AWS also announced an additional $100 million investment toward its Generative AI Innovation Center and startup incentives.
“This all comes together to make AWS the best place to build and deploy agents,” Sivasubramanian said. “We are still in the early days of agents, but with these innovations, we are charting the path to enable you to build a bright future.”
It’s a Web Hosting Wake-Up Call
In his keynote, Sivasubramanian emphasized that developing AI agents isn’t just about deploying your favorite LLMs; it also demands deep expertise within the existing infrastructure.
“No organization can be an expert in everything — nor should they be,” he said. “Just as today’s software ecosystem thrives on third-party APIs, tomorrow’s AI agents will need to integrate specialized capabilities from across organizations, providers and systems.”
In other words, like most software, it won’t operate in a vacuum.
Fortunately, many providers — Cloudflare, Akamai, Fastly, Netlify, DigitalOcean, and others — are already implementing AI-nativity so hosts don’t have to build everything from scratch.

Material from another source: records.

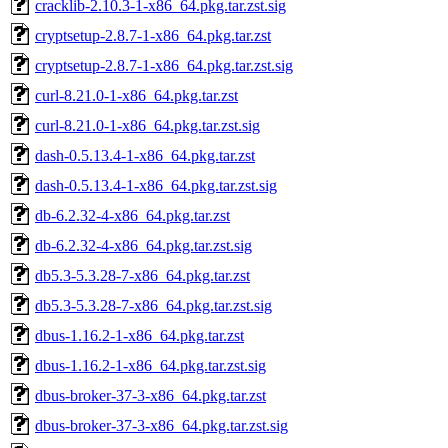
cracklib-2.10.3-1-x86_64.pkg.tar.zst.sig
cryptsetup-2.8.7-1-x86_64.pkg.tar.zst
cryptsetup-2.8.7-1-x86_64.pkg.tar.zst.sig
curl-8.21.0-1-x86_64.pkg.tar.zst
curl-8.21.0-1-x86_64.pkg.tar.zst.sig
dash-0.5.13.4-1-x86_64.pkg.tar.zst
dash-0.5.13.4-1-x86_64.pkg.tar.zst.sig
db-6.2.32-4-x86_64.pkg.tar.zst
db-6.2.32-4-x86_64.pkg.tar.zst.sig
db5.3-5.3.28-7-x86_64.pkg.tar.zst
db5.3-5.3.28-7-x86_64.pkg.tar.zst.sig
dbus-1.16.2-1-x86_64.pkg.tar.zst
dbus-1.16.2-1-x86_64.pkg.tar.zst.sig
dbus-broker-37-3-x86_64.pkg.tar.zst
dbus-broker-37-3-x86_64.pkg.tar.zst.sig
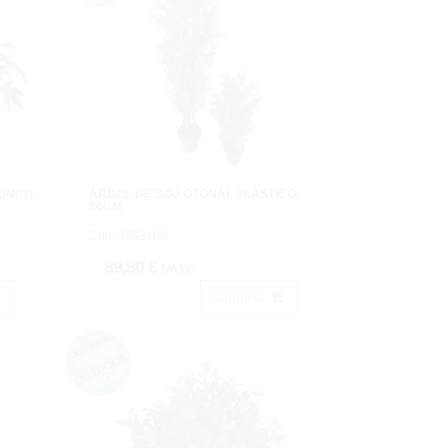
RONCO
ARBOL DE BOJ OTOÑAL PLASTICO-
80CM.
Cod: 3663108.
89,80 €
IVA inc.
Comprar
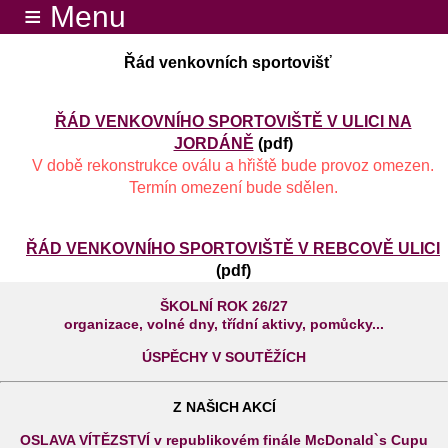
≡ Menu
Řád venkovních sportovišť
ŘÁD VENKOVNÍHO SPORTOVIŠTĚ V ULICI NA
JORDÁNĚ
(pdf)
V době rekonstrukce oválu a hřiště bude provoz omezen.
Termín omezení bude sdělen.
ŘÁD VENKOVNÍHO SPORTOVIŠTĚ V REBCOVĚ ULICI
(pdf)
ŠKOLNÍ ROK 26/27
organizace, volné dny, třídní aktivy, pomůcky...
ÚSPĚCHY V SOUTĚŽÍCH
Z NAŠICH AKCÍ
OSLAVA VÍTĚZSTVÍ v republikovém finále McDonald`s Cupu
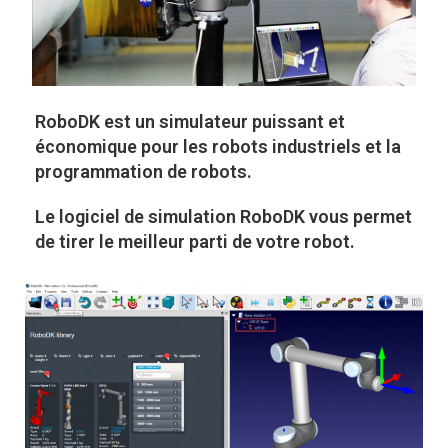
RoboDK
est un simulateur puissant et
économique pour les robots industriels et la
programmation de robots.
Le logiciel de simulation RoboDK vous permet
de tirer le meilleur parti de votre robot.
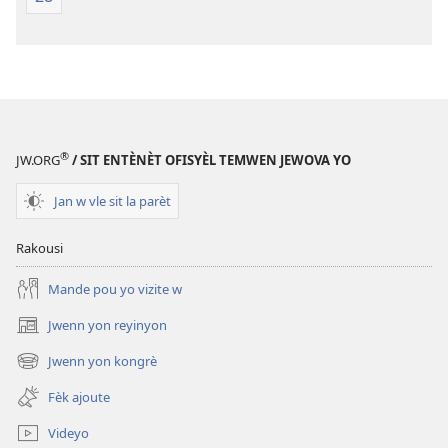
®
JW.ORG
/ SIT ENTÈNÈT OFISYÈL TEMWEN JEWOVA YO
Jan w vle sit la parèt
Rakousi
Mande pou yo vizite w
Jwenn yon reyinyon
(opens
new
Jwenn yon kongrè
(opens
window)
new
Fèk ajoute
window)
Videyo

Still, it’s fascinating to look at how far web development has come in the past few decades: From manual-coding in the ‘90s to the rise of cloud infrastructure in the 2010s, hosting has evolved from “Where do I upload my files?” to “How do I run smart apps without having to build from scratch?”
And according to AWS, the answer is clear: agentic AI-ready infrastructure.
It’s as AWS DevTools Hero Bhuvaneswari Subramani said: “We are moving into an AI-driven era where AI takes care of higher order activities.”